Zmodyfikowano 1 raz. Ostatnia modyfikacja: 26 marca 2023 o 16:44
@Ella111111 " nie majá potrzeby NAWRACAC SILÁ INNYCH"
W jakim świecie? Serio sie pytam.
Fanatycy są wszędzie i wszyscy próbują nawracać na swoją religię/ideologię siłą. To ważne by zdać sobie z tego sprawę, bo bez tego nie da się dostrzec zepsucia we własnym środowisku, a to ważne dla jego dobra.
@Apofiss Kompletna bzdura. Zniknąłby 1 problem, ale zostałoby milion innych.
Jak najbardziej zgadzam się z @Elathir
Ludzie zawsze znajdą jakiś powód by się dzielić i walczyć z tymi "złymi". Taka nasza natura, niestety. Często jesteśmy przepełnieni nienawiścią i mało kto ją naprawdę kontroluje.
@kondon podzialy sa naturalne, roznorodnosc ciekawa i czasem przydatna, ale zabobony są wstrętne i prostackie.
@glupiawrednabrzydkagruba "podzialy sa naturalne"
Jak najbardziej.
"roznorodnosc ciekawa i czasem przydatna"
Pewnie. Jednak czasem szkodliwa, czasem bez realnego powodu staje się przyczyną podziałów i nienawiści.
"zabobony są wstrętne i prostackie"
Kwestia gustu :)
Dla mnie po prostu głupie w większości przypadków, ale co kto lubi.
@Elathir Coś w tym jest. Jakkolwiek słowa Apofiss bardzo mi się podobają, to masz rację, w każdym środowisku są fanatycy.
@kondon To chyba nie jest nienawiść, raczej poczucie zagrożenia. Pod innym demotem dyskutuje z kimś o feministkach i dresach. On widzi między nimi mocna analogię, ja w ogóle. Ale tak sobie teraz pomyślałam: dla mnie spotkanie feministki nie było by w żaden sposób groźne, nawet gdybym wyraziła poglądy niefeministyczne (a akurat mam troche feministyczne, nawet jeżeli nie zgadzam się z wieloma czołowymi feministkami). A mężczyzna miałby bardzo duży problem, szczególnie, gdyby jeszcze zachowywała się agresywnie. Ale już w drugą stronę, uważam, ze dresy mogłyby realnie zagrozić mnie, lub np.: mojemu chłopakowi gdybym wyraziła poglądy antyklerykalne i krytykowała JPII.

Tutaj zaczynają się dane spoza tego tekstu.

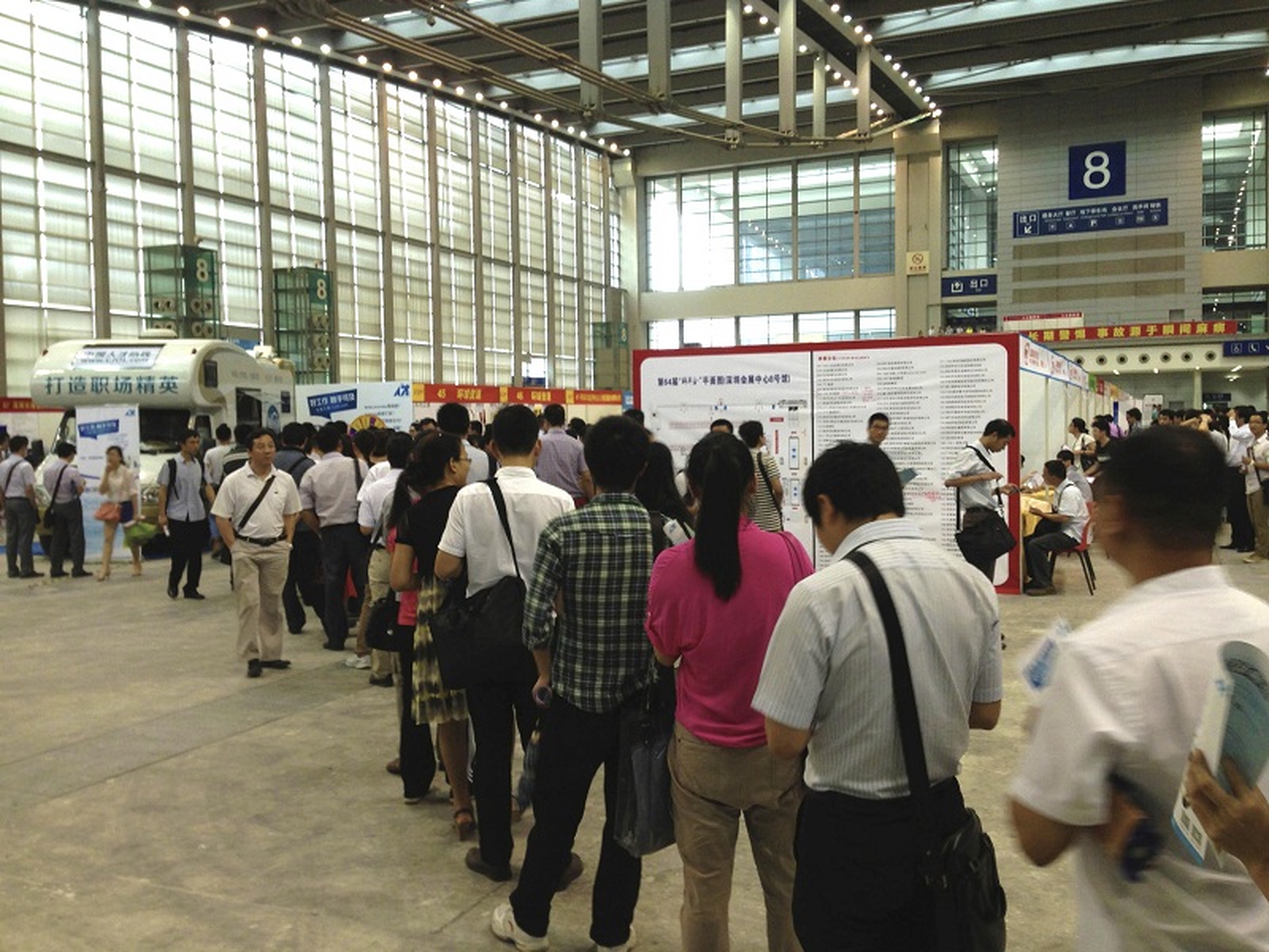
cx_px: 634
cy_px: 476
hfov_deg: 55.4
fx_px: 1210
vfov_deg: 42.9
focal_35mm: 33
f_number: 2.4
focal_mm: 4.13
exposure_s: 1/20
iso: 64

Ot, wojna polsko-polska "wybuchła" właśnie dlatego, że jedni i drudzy chcą bronić swojego stylu życia i poglądów. A politycy na tym żerują, wmawiając nam jak to ta druga strona jest groźna.
@Apofiss Gdybyśmy byli wszyscy ateistami nie musielibyśmy utrzymywać darmozjadów.
@Apofiss
@Pani_Informatyk Może później zerknę na tę dyskusję, ale ogólnie ja nie widzę strachu, a nienawiść i chęć wyżycia się na myślących inaczej. Jakieś tam górnolotne cele to tylko wymówka do użycia siły - choćby słownej, poniżenia innej osoby.

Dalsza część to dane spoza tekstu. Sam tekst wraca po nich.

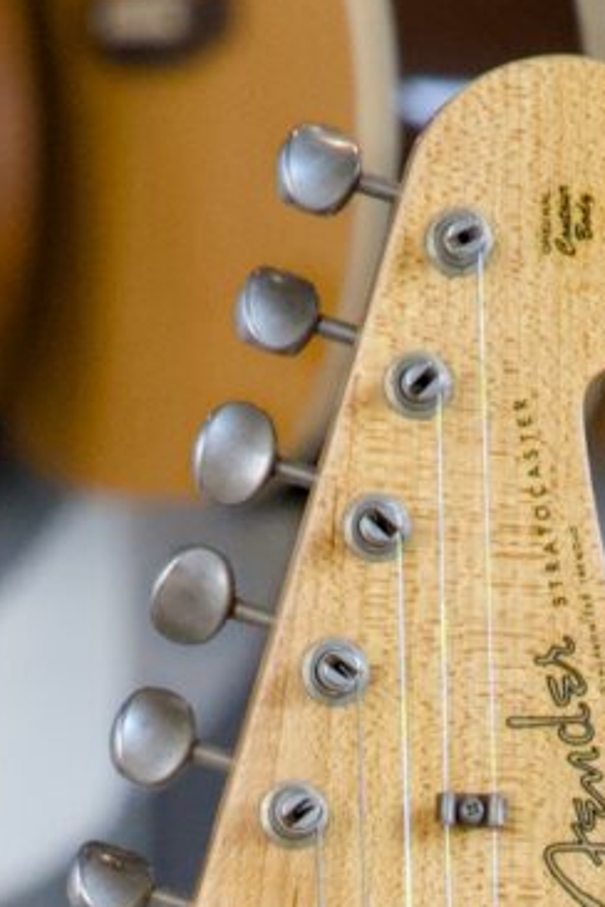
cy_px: 3119
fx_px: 20820
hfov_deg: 1.7
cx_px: 484
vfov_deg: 2.5
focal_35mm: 826
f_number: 8
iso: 3200
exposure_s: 1/80
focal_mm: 105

„Najpewniejszym sposobem zorganizowania krucjaty na rzecz jakiejś dobrej sprawy jest obiecanie ludziom, że będą mieli szansę maltretować kogoś. Być zdolnym niszczyć z czystym sumieniem, móc źle się zachowywać i nazywać swoje złe zachowanie »słusznym oburzeniem« - to szczyt psychologicznego luksusu, najsmaczniejszy z moralnych poczęstunków”.
@kondon . Najpierw zaznaczam, że nie jestem pewna czy zrozumiałam twoją wypowiedz do końca dobrze. I patrzę na nią jak na męskie spojrzenie na świat, które brzmi dla mnie przerażająco. Jestem w stanie zrozumieć że ktoś chce mordować dla obrony siebie, bliskich, czy nawet swoich ideałów i dotychczasowego stylu życia. Ze strachu, że to straci. Stąd wojny. Ale radość z samego faktu możliwości mordowania, tylko i wyłącznie ze względu na to, ze ludźmi rządzi nienawiść to już trochę za dużo.

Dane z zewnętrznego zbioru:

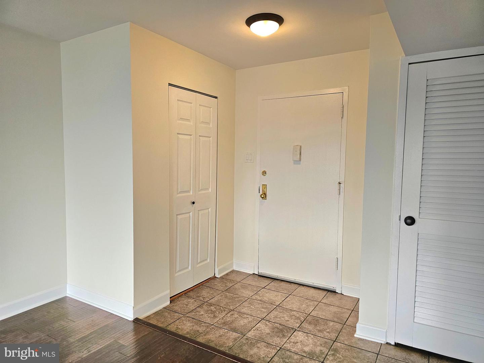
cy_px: 182
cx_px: 242
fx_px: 322
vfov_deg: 58.9
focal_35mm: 23
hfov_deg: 73.9
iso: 160
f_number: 1.7
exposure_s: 1/120
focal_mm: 6.3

Zresztą, dalej mi się wydaje, ze młodzi mężczyźni i kobiety chcą iść na wojnę nie dlatego bo mogą tam zabijać, a dlatego, że w ten sposób coś bronią. Przynajmniej państwowa propaganda im to wmawia. Że tamtych należy się bać, są groźni, chcą ci coś odebrać i zagrażają ci. Nie dlatego, że im powiedziano tylko "o, tam będziecie sobie mogli zabijać bez konsekwencji". Ale mogę się mylić. I na pewno też są ludzie, którzy po prostu chcą zabijać dla zabijania, ale to bardzo mały odsetek.
@Pani_Informatyk Źle rozumiesz. To z płcią nie ma nic wspólnego.
To nie jest moje spojrzenie, tylko obserwacja. Tak po prostu działa ten świat, nasz gatunek. Autor cytatu nie żyje 60 lat, a pewnie dużo wcześniej ktoś to zauważył (może biblijny Kain był przykładem).
"Ze strachu, że to straci. Stąd wojny."
https://www.youtube.com/watch?v=dHqbgtmAw8k
Ogólnie cały filmik jest dobry w tej kwestii, ale szczególnie zwróć uwagę na 2:20.
"chcą iść na wojnę nie dlatego bo mogą tam zabijać, a dlatego, że w ten sposób coś bronią"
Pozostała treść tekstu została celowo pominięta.